A limb of a rat – a forearm, specifically – has been successfully created in a lab.  Not only that, but it was attached to a rat and it lived.  This is the world’s first limb grown in a lab.

GeoBeats News reported:

A research team at Massachusetts General Hospital has successfully grown a rat forearm in the lab that ultimately shows promise for human limb growth and transplantation in the future.

A team at Massachusetts General Hospital has successfully grown a rat forearm in the lab.

They are hoping that the procedure could one day result in the regeneration of human limbs which could then be transplanted to amputees.

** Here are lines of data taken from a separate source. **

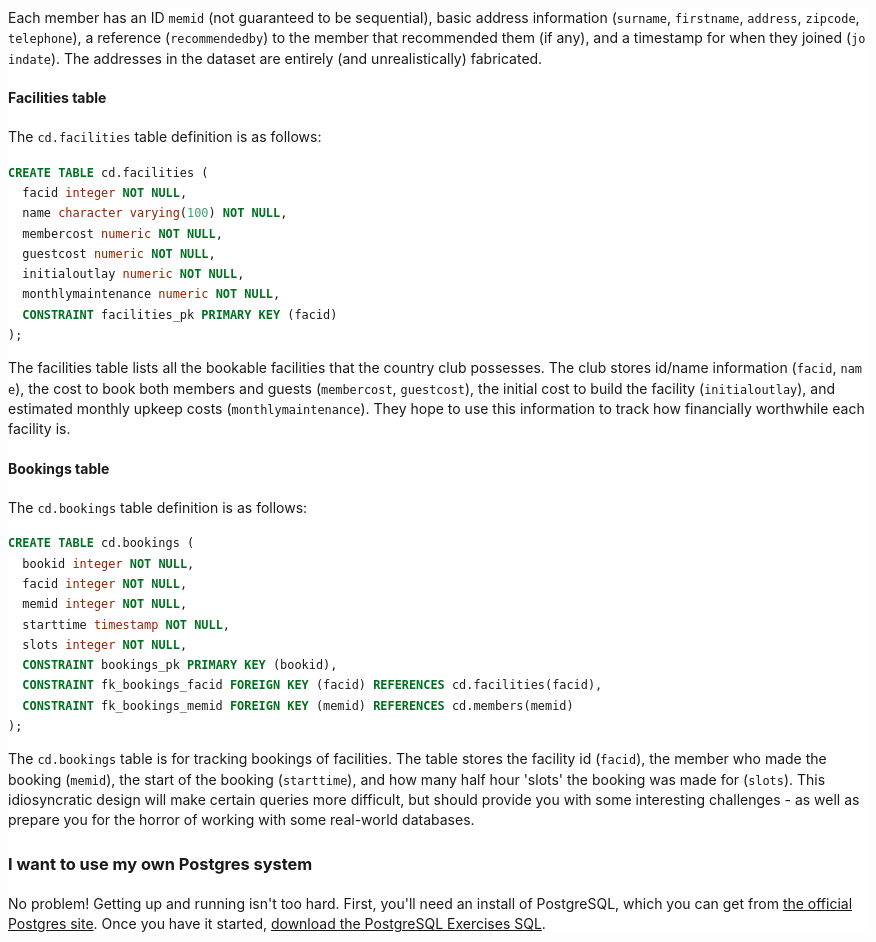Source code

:Each member has an ID `memid` (not guaranteed to be sequential), basic address information (`surname`, `firstname`, `address`, `zipcode`, `telephone`), a reference (`recommendedby`) to the member that recommended them (if any), and a timestamp for when they joined (`joindate`). The addresses in the dataset are entirely (and unrealistically) fabricated.

#### Facilities table

The `cd.facilities` table definition is as follows:

```sql
CREATE TABLE cd.facilities (
  facid integer NOT NULL,
  name character varying(100) NOT NULL,
  membercost numeric NOT NULL,
  guestcost numeric NOT NULL,
  initialoutlay numeric NOT NULL,
  monthlymaintenance numeric NOT NULL,
  CONSTRAINT facilities_pk PRIMARY KEY (facid)
);
```

The facilities table lists all the bookable facilities that the country club possesses. The club stores id/name information (`facid`, `name`), the cost to book both members and guests (`membercost`, `guestcost`), the initial cost to build the facility (`initialoutlay`), and estimated monthly upkeep costs (`monthlymaintenance`). They hope to use this information to track how financially worthwhile each facility is.

#### Bookings table

The `cd.bookings` table definition is as follows:

```sql
CREATE TABLE cd.bookings (
  bookid integer NOT NULL,
  facid integer NOT NULL,
  memid integer NOT NULL,
  starttime timestamp NOT NULL,
  slots integer NOT NULL,
  CONSTRAINT bookings_pk PRIMARY KEY (bookid),
  CONSTRAINT fk_bookings_facid FOREIGN KEY (facid) REFERENCES cd.facilities(facid),
  CONSTRAINT fk_bookings_memid FOREIGN KEY (memid) REFERENCES cd.members(memid)
);
```

The `cd.bookings` table is for tracking bookings of facilities. The table stores the facility id (`facid`), the member who made the booking (`memid`), the start of the booking (`starttime`), and how many half hour 'slots' the booking was made for (`slots`). This idiosyncratic design will make certain queries more difficult, but should provide you with some interesting challenges - as well as prepare you for the horror of working with some real-world databases.

### I want to use my own Postgres system

No problem! Getting up and running isn't too hard. First, you'll need an install of PostgreSQL, which you can get from [the official Postgres site](https://www.postgresql.org/download/). Once you have it started, [download the PostgreSQL Exercises SQL](https://pgexercises.com/dbfiles/clubdata.sql).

According to one of the researchers, the main challenge overall is that each of the components of the limb, including the muscles, bone, blood vessels, and nerves need to grow separately yet work together within a supporting matrix.

They were able to overcome this, at least partly, by using the matrix structure of a dead rat after all its cells have been removed but with the nerve and vasculature systems still in place.

The clean frame was then injected with the cultured cells of muscles and other components, eventually resulting in positive growth activity.

The scientists were able to get the paw to curl and expand, and the muscles fibers on the whole reacted to electrical stimulation.

They even surgically attached the limb to a living rat, and found that blood circulation was entirely possible, and thus the limb could stay alive.